Он пошел домой и был счастлив, что с его пригорка не виден тот холм. Смяле он сказал, что выбился из сил, и сразу лег в постель. А когда она прилегла рядом, он постарался дышать глубоко и ровно. Она заснула, а он смотрел в темноту, следя, как ночь каждый миг меняется. Правой рукой он судорожно сжимал посох и пытался вновь взлететь мысленно в горные выси грядущих подвигов, но выси всякий раз оборачивались холмом под виноградник с заживо похороненными в нем людьми, и его ноги вязли в свежевскопанной земле.
Повернувшись к холму спиной, он хотел было бежать туда, где за далекой линией горизонта надеялся найти решение, - раньше он знал, какое решение, но теперь, именно теперь, он этого уже не знал, оно скрывалось за горизонтом, который при приближении удалялся. Бежать стало трудно: земля была изрыта воронками и кратерами - глубокими, величиной с дом, и мелкими, в рост человека, заполненными гнилой водой, а серая, разъезжающаяся под ногами земля была пустой на поверхности, но не в глубине: из нее там и сям торчали то балка, то бедренная кость человека или животного, то рукоятка плуга, то ржавая железная труба.
На краю одной воронки сидел вожак с летным шлемом в руке; при виде Крабата он вскочил, приложил два пальца правой руки к виску и отрапортовал: "Все сровняли с землей, господин генерал".
ВСЕ СРОВНЯЛИ С ЗЕМЛЕЙ.
На рассвете Крабат глубоко закопал свой чудо-посох в сухую каменистую землю.
Крабату не удалось хотя бы на один день забыть о таинственной, непостижимой силе резной палки.
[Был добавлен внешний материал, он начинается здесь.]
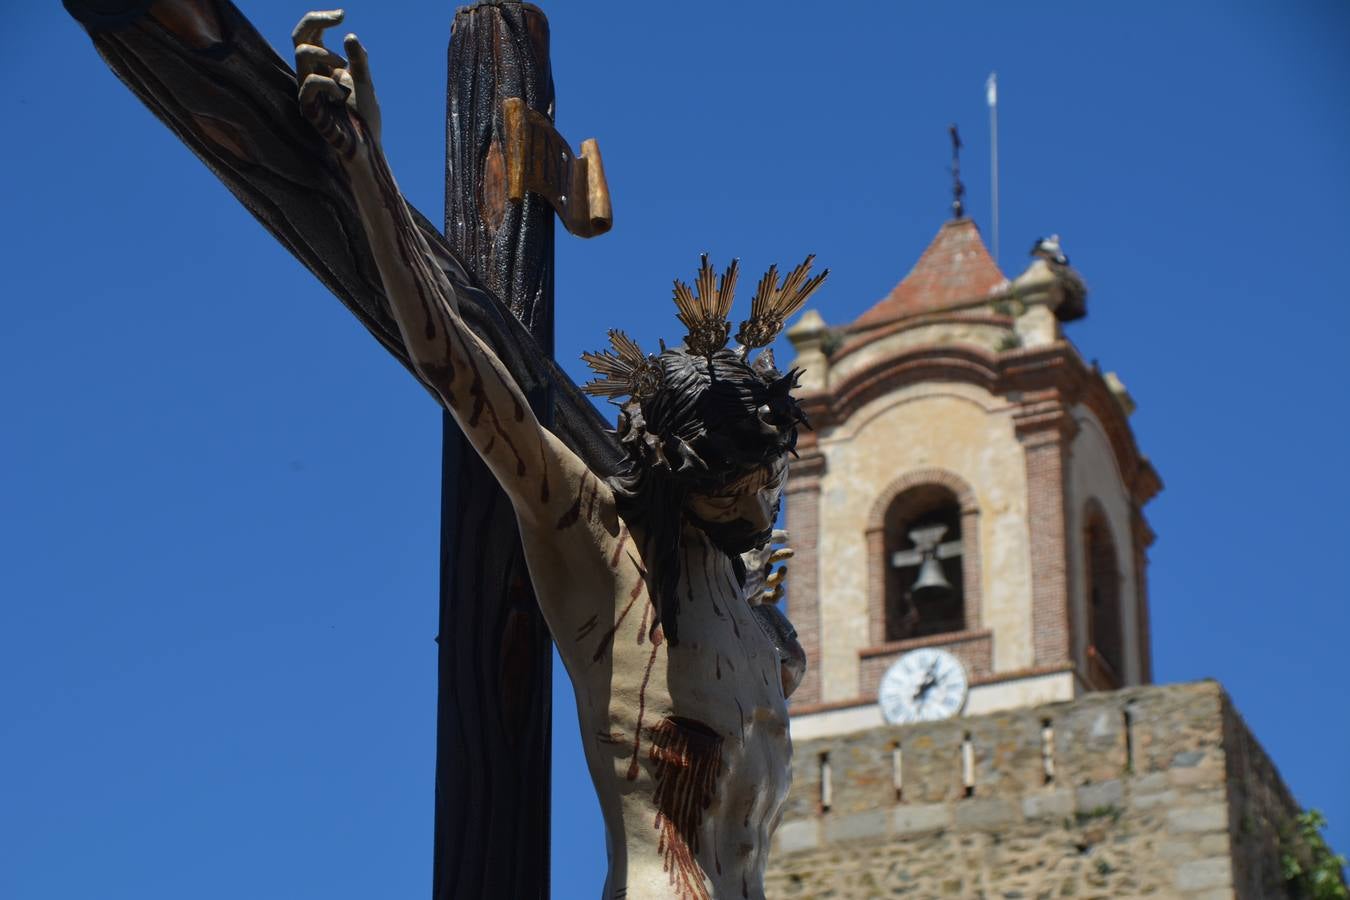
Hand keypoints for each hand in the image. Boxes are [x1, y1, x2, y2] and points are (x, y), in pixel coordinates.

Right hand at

Его мучили не столько честолюбивые помыслы - быть хозяином этой силы, творить новое, изменять по своему усмотрению уже существующее, - сколько загадки и тайны, с которыми он сталкивался повседневно и решение которых он считал похороненным вместе с чудо-посохом. Все вокруг было для него загадкой и тайной: почему капля росы сверкает всеми цветами радуги, хотя вода не имеет цвета, почему звезды исчезают, как только появляется солнце, откуда берется и куда девается ветер, как из розового цветка получается желтое яблоко - каждый предмет и каждое явление взывало к нему, требуя ответа.
Иногда Крабату казалось, что голова его вот-вот лопнет от этих вопросов, потом ему вдруг мнилось, что в его голове смогут уместиться не только тысяча вопросов, но и тысячу раз тысяча и еще тысячу раз тысяча ответов. Вопросы жгли ему душу, и, чем дольше он думал, тем тверже становилась уверенность в том, что путь в Страну Счастья не пройти ногами, что она откроется как на ладони вслед за ответом на последний вопрос, а вопросы - это дорожные указатели на пути туда.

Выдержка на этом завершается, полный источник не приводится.